Светлый фон

В заключение он вновь пожелал мне всяких успехов и поручил передать поклон наследнику и Пашичу.

Я выехал из Петрограда 16 ноября. Дела сербов шли в это время так плохо, что я взял с собой лишь самые необходимые вещи, опасаясь, что мне придется вместе с сербским правительством перекочевывать еще куда-нибудь. В Бухарест я приехал, кажется, 20 ноября рано утром и остановился у Поклевского. Пробыл я там три дня.

Бухарест произвел на меня впечатление шумной и веселой ярмарки. С утра к Поклевскому приходили различные лидеры оппозиции. Я возобновив у него знакомство с Филиппеско, Таке Ионеско и др. Все они выкладывали все последние новости, что кому сказал Братиано, что говорит лидер германофилов Маргиломан и проч. Между прочим, с Маргиломаном я также познакомился в первый упомянутый мной приезд в Румынию, а после этого был у старого короля, который спросил меня, кого из политических деятелей я видел. Когда в числе других я назвал Маргиломана, король Карл[181] заметил: «Да, у него хорошие лошади». По-видимому, других качеств за ним не числилось. Вот этот самый Маргиломан, богатый человек и большой сноб, как, впрочем, многие румыны, сделался предводителем германской партии в Бухаресте и охранителем династических интересов.

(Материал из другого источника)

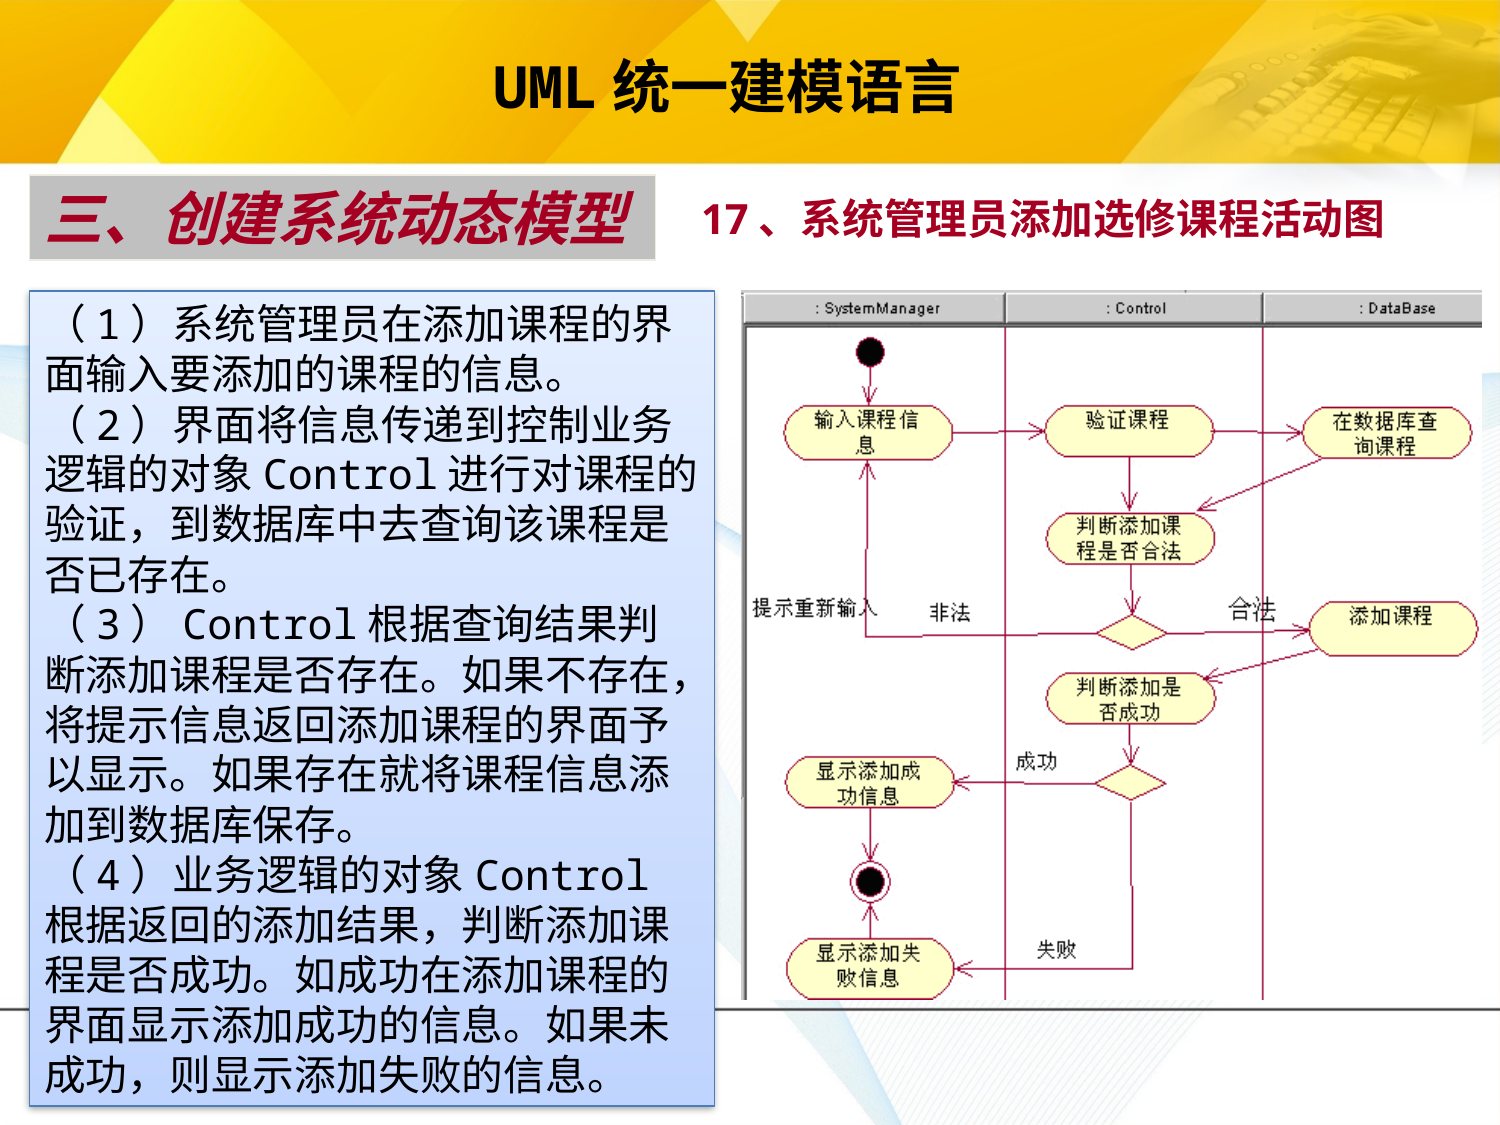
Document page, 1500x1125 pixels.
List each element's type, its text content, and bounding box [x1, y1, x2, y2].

text_box 三、创建系统动态模型 [29, 175, 656, 260]
text_box （1）系统管理员在添加课程的界面输入要添加的课程的信息。 （2）界面将信息传递到控制业务逻辑的对象Control进行对课程的验证，到数据库中去查询该课程是否已存在。 （3）Control根据查询结果判断添加课程是否存在。如果不存在，将提示信息返回添加课程的界面予以显示。如果存在就将课程信息添加到数据库保存。 （4）业务逻辑的对象Control根据返回的添加结果，判断添加课程是否成功。如成功在添加课程的界面显示添加成功的信息。如果未成功，则显示添加失败的信息。 [29, 290, 715, 1107]
text_box 17、系统管理员添加选修课程活动图 [686, 185, 1479, 251]
picture [0, 0, 1500, 1125]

В общем, румынские государственные деятели произвели на меня впечатление, как будто по молчаливому согласию они распределили между собой роли. Лидеры оппозиции, кроме Маргиломана, взывали к выступлению. Братиано держался выжидательной тактики, но если бы первые были уже во власти, а последние в оппозиции, то общая картина вероятно не переменилась бы, только взаимные роли распределились бы иначе. Тот же Братиано был весьма воинственен, когда не был у власти. В это время ему приписывали слова, что Румыния вступит в половине февраля.

Теперь, когда я у него был, Братиано мне сказал, что я наверное уже слышал о сроке выступления Румынии, но что он предпочитает не делать предсказаний по календарю. Тем не менее, он очень определенно заявлял себя, в принципе, сторонником выступления в союзе с нами, и в осторожных выражениях сказал мне, что Румыния готова будет уступить Болгарии небольшую часть территории, если это поможет сдвинуть Болгарию в нашу сторону. Он придавал громадное значение выяснению положения Болгарии и уступку с этой целью Сербией Македонии. Со своей стороны, я высказал ему, что в таком случае всего лучше было бы Румынии взять в свои руки инициативу сближения всех участников Бухарестского договора. Румыния, Сербия и Греция могли бы сплотиться в выработке земельных уступок, которые они сообща сделали бы Болгарии, и первая роль в этом деле могла бы принадлежать Румынии, что вновь упрочило бы ее положение на Балканах. Братиано сказал мне, что он совершенно не доверяет Болгарии, а потому опасается вступать с ней в какие-либо непосредственные переговоры. Последние могут стать тотчас известными австрийцам, и тогда нейтралитет Румынии будет скомпрометирован. Между тем, он находит необходимым, чтобы до самой последней минуты, пока Румыния не выступала, наши враги не могли бы серьезно заподозрить ее в этом намерении.